The ~80% reduction in round trips versus Playwright translates to roughly 75% reduction in wall time for this flow. The ratio holds across workflows I have tested: form submissions, multi-page navigation, data extraction from paginated tables.


Where this matters most

Round-trip reduction matters in three scenarios:

Race conditions. When booking a scarce resource (like the pickleball slots I wrote about), total execution time determines whether you get the slot or land on a waitlist. Cutting 1.4 seconds to 0.4 seconds is the difference between success and failure when 50 people hit the same page at noon.

High-volume automation. If you are running an agent across 1,000 pages (scraping a catalog, filling forms in bulk, monitoring dashboards), the per-page overhead multiplies. Saving 1 second per page across 1,000 pages is 16 minutes. At scale, round-trip optimization is compute cost optimization.

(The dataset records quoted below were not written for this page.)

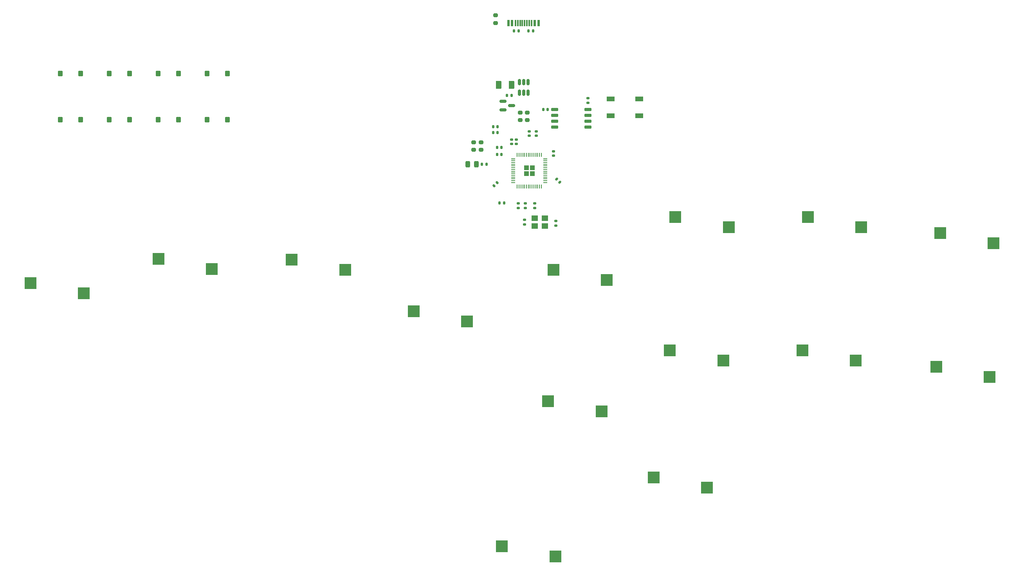
<source format=gbr>
%TF.GenerationSoftware,KiCad,Pcbnew,7.0.10*%
%TF.CreationDate,2024-01-11T05:44:04-06:00*%
%TF.ProjectId,hitbox no passthrough,68697462-6f78-4206-9e6f-207061737374,rev?*%
%TF.SameCoordinates,Original*%
%TF.FileFunction,Paste,Bot*%
%TF.FilePolarity,Positive*%
%FSLAX46Y46*%
G04 Gerber Fmt 4.6, Leading zero omitted, Abs format (unit mm)*
G04 Created by KiCad (PCBNEW 7.0.10) date 2024-01-11 05:44:04*
%MOMM*%
%LPD*%
G01*
G04 APERTURE LIST*
G04 Aperture macros list*
%AMRoundRect*
0 Rectangle with rounded corners*
0 $1 Rounding radius*
0 $2 $3 $4 $5 $6 $7 $8 $9 X,Y pos of 4 corners*
0 Add a 4 corners polygon primitive as box body*
4,1,4,$2,$3,$4,$5,$6,$7,$8,$9,$2,$3,0*
0 Add four circle primitives for the rounded corners*
1,1,$1+$1,$2,$3*
1,1,$1+$1,$4,$5*
1,1,$1+$1,$6,$7*
1,1,$1+$1,$8,$9*
0 Add four rect primitives between the rounded corners*
20,1,$1+$1,$2,$3,$4,$5,0*
20,1,$1+$1,$4,$5,$6,$7,0*
20,1,$1+$1,$6,$7,$8,$9,0*
20,1,$1+$1,$8,$9,$2,$3,0*%
G04 Aperture macros list end*
%ADD10RoundRect,0.126247X-0.354753X0.495253X-0.354753X-0.495253X0.354753X-0.495253X0.354753X0.495253X0*%
%ADD11R,2.600000X2.600000*%
%ADD12RoundRect,0.140000X-0.021213X0.219203X-0.219203X0.021213X0.021213X-0.219203X0.219203X-0.021213X0*%
%ADD13R,0.600000X1.450000*%
%ADD14R,0.300000X1.450000*%
%ADD15RoundRect,0.140000X0.170000X-0.140000X0.170000X0.140000X-0.170000X0.140000X-0.170000X-0.140000X0*%
%ADD16RoundRect,0.140000X0.140000X0.170000X-0.140000X0.170000X-0.140000X-0.170000X0.140000X-0.170000X0*%
%ADD17RoundRect,0.200000X-0.275000X0.200000X-0.275000X-0.200000X0.275000X-0.200000X0.275000X0.200000X0*%
%ADD18RoundRect,0.135000X0.135000X0.185000X-0.135000X0.185000X-0.135000X-0.185000X0.135000X-0.185000X0*%
%ADD19RoundRect,0.150000X-0.587500X-0.150000X0.587500X-0.150000X0.587500X0.150000X-0.587500X0.150000X0*%
%ADD20RoundRect,0.150000X0.150000X-0.512500X0.150000X0.512500X-0.150000X0.512500X-0.150000X-0.512500X0*%
%ADD21RoundRect,0.135000X0.185000X-0.135000X0.185000X0.135000X-0.185000X0.135000X-0.185000X-0.135000X0*%
%ADD22RoundRect,0.140000X-0.140000X-0.170000X0.140000X-0.170000X0.140000X0.170000X-0.140000X0.170000X0*%
%ADD23RoundRect,0.243750X-0.243750X-0.456250X0.243750X-0.456250X0.243750X0.456250X-0.243750X0.456250X0*%
%ADD24R,1.800000X1.100000*%
%ADD25RoundRect,0.150000X0.650000X0.150000X-0.650000X0.150000X-0.650000X-0.150000X0.650000X-0.150000X0*%
%ADD26R,1.400000X1.200000*%
%ADD27RoundRect,0.140000X-0.170000X0.140000X-0.170000X-0.140000X0.170000X-0.140000X0.170000X0.140000X0*%
%ADD28RoundRect,0.140000X-0.219203X-0.021213X-0.021213X-0.219203X0.219203X0.021213X0.021213X0.219203X0*%
%ADD29RoundRect,0.135000X-0.135000X-0.185000X0.135000X-0.185000X0.135000X0.185000X-0.135000X0.185000X0*%
%ADD30RoundRect,0.135000X-0.185000X0.135000X-0.185000X-0.135000X0.185000X-0.135000X0.185000X0.135000X0*%
%ADD31RoundRect,0.250000X0.292217X0.292217X-0.292217X0.292217X-0.292217X-0.292217X0.292217X-0.292217X0*%
%ADD32RoundRect,0.050000X0.387500X0.050000X-0.387500X0.050000X-0.387500X-0.050000X0.387500X-0.050000X0*%
%ADD33RoundRect,0.050000X0.050000X0.387500X-0.050000X0.387500X-0.050000X-0.387500X0.050000X-0.387500X0*%
%ADD34RoundRect,0.200000X0.275000X-0.200000X0.275000X0.200000X-0.275000X0.200000X-0.275000X-0.200000X0*%
%ADD35RoundRect,0.250000X-0.375000X-0.625000X0.375000X-0.625000X0.375000X0.625000X-0.375000X0.625000X0*%
G04 APERTURE END LIST*
D10*
%TO.C,SW5*%
X79939463Y-30109888D03*
X79939463Y-40066888D03*
X84377463Y-30109888D03*
X84377463Y-40066888D03*
%TD*%
D11*
%TO.C,CH2*%
X80991721Y-72422590D03*
X69441721Y-70222590D03*
%TD*%
%TO.C,CH13*%
X188125386Y-119747778D03*
X176575386Y-117547778D03*
%TD*%
D10*
%TO.C,SW3*%
X58793203Y-30109887D03*
X58793203Y-40066887D03*
X63231203Y-30109887D03*
X63231203Y-40066887D03*
%TD*%
%TO.C,SW2*%
X48220074Y-30109888D03*
X48220074Y-40066888D03*
X52658074Y-30109888D03*
X52658074Y-40066888D03*
%TD*%
D11*
%TO.C,CH14*%
X155287509Y-134610135D03*
X143737509Y-132410135D03*
%TD*%
%TO.C,CH9*%
X165284776Y-103261278D03*
X153734776Y-101061278D03*
%TD*%
%TO.C,CH5*%
X166439973Y-74800832D03*
X154889973Y-72600832D03*
%TD*%
%TO.C,CH8*%
X250071067Y-66853879D03*
X238521067Y-64653879D03*
%TD*%
%TO.C,CH6*%
X192807267Y-63326101D03*
X181257267Y-61126101D03*
%TD*%
D10*
%TO.C,SW4*%
X69366333Y-30109886D03*
X69366333Y-40066886D03*
X73804333Y-30109886D03*
X73804333Y-40066886D03*
%TD*%
D11*
%TO.C,CH4*%
X136220439Y-83775995D03*
X124670439Y-81575995D03*
%TD*%
%TO.C,CH11*%
X220255520Y-92220000D03*
X208705520Y-90020000D03*
%TD*%
%TO.C,CH7*%
X221439167Y-63326101D03*
X209889167Y-61126101D03*
%TD*%
%TO.C,CH1*%
X53302250Y-77667684D03*
X41752250Y-75467684D03*
%TD*%
%TO.C,CH12*%
X249254422Y-95747778D03*
X237704422Y-93547778D03*
%TD*%
%TO.C,CH3*%
X109819006Y-72567684D03*
X98269006Y-70367684D03*
%TD*%
%TO.C,CH10*%
X191635000Y-92220000D03*
X180085000Y-90020000D03*
%TD*%
D12*
%TO.C,C11*%
X142688673Y-53682541D03*
X142009851Y-54361363D03*
%TD*%
D13*
%TO.C,J3*%
X145161668Y-19145000D03*
X145961668Y-19145000D03*
D14*
X147161668Y-19145000D03*
X148161668Y-19145000D03*
X148661668Y-19145000D03*
X149661668Y-19145000D03*
D13*
X150861668Y-19145000D03*
X151661668Y-19145000D03*
X151661668Y-19145000D03*
X150861668Y-19145000D03*
D14*
X150161668Y-19145000D03*
X149161668Y-19145000D03*
X147661668Y-19145000D03*
X146661668Y-19145000D03*
D13*
X145961668Y-19145000D03*
X145161668Y-19145000D03*
%TD*%
D15*
%TO.C,C10*%
X149655262Y-43548309D03*
X149655262Y-42588309D03*
%TD*%
D16*
%TO.C,C3*%
X153615262Y-37846059D03*
X152655262Y-37846059D03*
%TD*%
D17*
%TO.C,R5*%
X139205262Y-44986059D03*
X139205262Y-46636059D03*
%TD*%
D18*
%TO.C,R2*%
X150481668Y-20843586D03*
X149461668Y-20843586D03*
%TD*%
D19*
%TO.C,U1*%
X143945262Y-37976059D03*
X143945262Y-36076059D03*
X145820262Y-37026059D03*
%TD*%
D16*
%TO.C,C17*%
X143658262Y-47640309D03*
X142698262Y-47640309D03*
%TD*%
D18*
%TO.C,R3*%
X147361668Y-20843586D03*
X146341668Y-20843586D03*
%TD*%
D20*
%TO.C,U2*%
X149409631Y-34207500D03*
X148459631Y-34207500D03*
X147509631Y-34207500D03*
X147509631Y-31932500D03*
X148459631Y-31932500D03*
X149409631Y-31932500D03*
%TD*%
D21*
%TO.C,R11*%
X150798262Y-59199309D03*
X150798262Y-58179309D03*
%TD*%
D22*
%TO.C,C9*%
X141835262Y-41631059D03*
X142795262Y-41631059D03*
%TD*%
D17*
%TO.C,R9*%
X147695262Y-38521059D03*
X147695262Y-40171059D03*
%TD*%
D16*
%TO.C,C16*%
X143658262Y-46116309D03*
X142698262Y-46116309D03*
%TD*%
D17*
%TO.C,R8*%
X149225262Y-38521059D03*
X149225262Y-40171059D03*
%TD*%
D15*
%TO.C,C13*%
X154890512Y-47882077D03*
X154890512Y-46922077D03*
%TD*%
D23*
%TO.C,D3*%
X136340262Y-49706059D03*
X138215262Y-49706059D03*
%TD*%
D15*
%TO.C,C8*%
X148667512Y-62741077D03*
X148667512Y-61781077D03*
%TD*%
D24*
%TO.C,SW1*%
X167239887Y-39253934D03*
X173439887Y-39253934D03*
X167239887Y-35553934D03*
X173439887Y-35553934D03*
%TD*%
D16*
%TO.C,C1*%
X142795262Y-42831059D03*
X141835262Y-42831059D03*
%TD*%
D15*
%TO.C,C4*%
X146889512Y-45342077D03*
X146889512Y-44382077D03*
%TD*%
D18*
%TO.C,R4*%
X140415262Y-49716059D03*
X139395262Y-49716059D03*
%TD*%
D25*
%TO.C,U4*%
X162385262Y-37851059D03*
X162385262Y-39121059D03*
X162385262Y-40391059D03*
X162385262Y-41661059D03*
X155185262Y-41661059D03*
X155185262Y-40391059D03*
X155185262Y-39121059D03*
X155185262Y-37851059D03*
%TD*%
D26*
%TO.C,Y1*%
X150841262Y-61395309D03*
X153041262Y-61395309D03*
X153041262Y-63095309D03*
X150841262Y-63095309D03*
%TD*%
D27*
%TO.C,C7*%
X155370262Y-62035077D03*
X155370262Y-62995077D03*
%TD*%
D28*
%TO.C,C15*%
X155567101Y-52904666D03*
X156245923Y-53583488D03*
%TD*%
D27*
%TO.C,C14*%
X148766262Y-58209309D03*
X148766262Y-59169309D03*
%TD*%
D29*
%TO.C,R7*%
X143225262Y-58136059D03*
X144245262Y-58136059D03*
%TD*%
D30*
%TO.C,R10*%
X162385262Y-35416059D03*
X162385262Y-36436059D03*
%TD*%
D31*
%TO.C,U3*%
X150292762Y-51738559D03*
X150292762Y-50463559D03*
X149017762Y-51738559D03*
X149017762Y-50463559D03*
D32*
X153092762Y-48501059D03*
X153092762Y-48901059D03*
X153092762Y-49301059D03*
X153092762Y-49701059D03*
X153092762Y-50101059D03*
X153092762Y-50501059D03*
X153092762Y-50901059D03*
X153092762Y-51301059D03*
X153092762Y-51701059D03*
X153092762Y-52101059D03*
X153092762Y-52501059D03*
X153092762Y-52901059D03*
X153092762Y-53301059D03*
X153092762Y-53701059D03*
D33*
X152255262Y-54538559D03*
X151855262Y-54538559D03*
X151455262Y-54538559D03*
X151055262Y-54538559D03*
X150655262Y-54538559D03*
X150255262Y-54538559D03*
X149855262Y-54538559D03*
X149455262Y-54538559D03*
X149055262Y-54538559D03*
X148655262Y-54538559D03*
X148255262Y-54538559D03*
X147855262Y-54538559D03*
X147455262Y-54538559D03*
X147055262Y-54538559D03*
D32*
X146217762Y-53701059D03*
X146217762Y-53301059D03*
X146217762Y-52901059D03*
X146217762Y-52501059D03*
X146217762Y-52101059D03*
X146217762Y-51701059D03*
X146217762Y-51301059D03*
X146217762Y-50901059D03*
X146217762Y-50501059D03*
X146217762Y-50101059D03*
X146217762Y-49701059D03*
X146217762Y-49301059D03*
X146217762Y-48901059D03*
X146217762Y-48501059D03*
D33*
X147055262Y-47663559D03*
X147455262Y-47663559D03*
X147855262Y-47663559D03*
X148255262Y-47663559D03*
X148655262Y-47663559D03*
X149055262Y-47663559D03*
X149455262Y-47663559D03*
X149855262Y-47663559D03*
X150255262Y-47663559D03*
X150655262Y-47663559D03*
X151055262Y-47663559D03*
X151455262Y-47663559D03*
X151855262Y-47663559D03*
X152255262Y-47663559D03*
%TD*%
D34*
%TO.C,R1*%
X142332037Y-19158586D03*
X142332037Y-17508586D03*
%TD*%
%TO.C,R6*%
X137665262Y-46636059D03*
X137665262Y-44986059D03*
%TD*%
D15*
%TO.C,C12*%
X145873512Y-45342077D03*
X145873512Y-44382077D03*
%TD*%
D27*
%TO.C,C6*%
X147242262Y-58209309D03*
X147242262Y-59169309D03*
%TD*%
D35*
%TO.C,F1*%
X143030000Y-32570000D03*
X145830000Y-32570000D03*
%TD*%
D15*
%TO.C,C5*%
X151179262Y-43548309D03*
X151179262Y-42588309D03*
%TD*%
D22*
%TO.C,C2*%
X144855262Y-34786059D03*
X145815262Y-34786059D03*
%TD*%
M02*

</source>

Agent responsiveness. When a human is chatting with an agent and waiting for it to complete a browser task, perceived latency matters. An agent that finishes in under a second feels like a tool. One that takes 8 seconds feels like a broken experience. The Nielsen Norman Group's research on response times is clear: beyond 1 second, users lose the feeling of directly interacting with the data. Beyond 10 seconds, they lose focus entirely.

The principle

When optimizing browser automation, most people focus on making individual actions faster. Faster clicks, faster fills, faster screenshots. That is the wrong lever.

The right lever is reducing the number of times the agent and browser need to exchange messages. Every round trip is a scheduling boundary, a serialization cost, and a latency floor. Composite actions eliminate scheduling boundaries. Fused operations eliminate redundant exchanges. In the workflows I've tested, the result is not incremental improvement. It is a step-function reduction in total workflow time.

The fastest round trip is the one you do not make.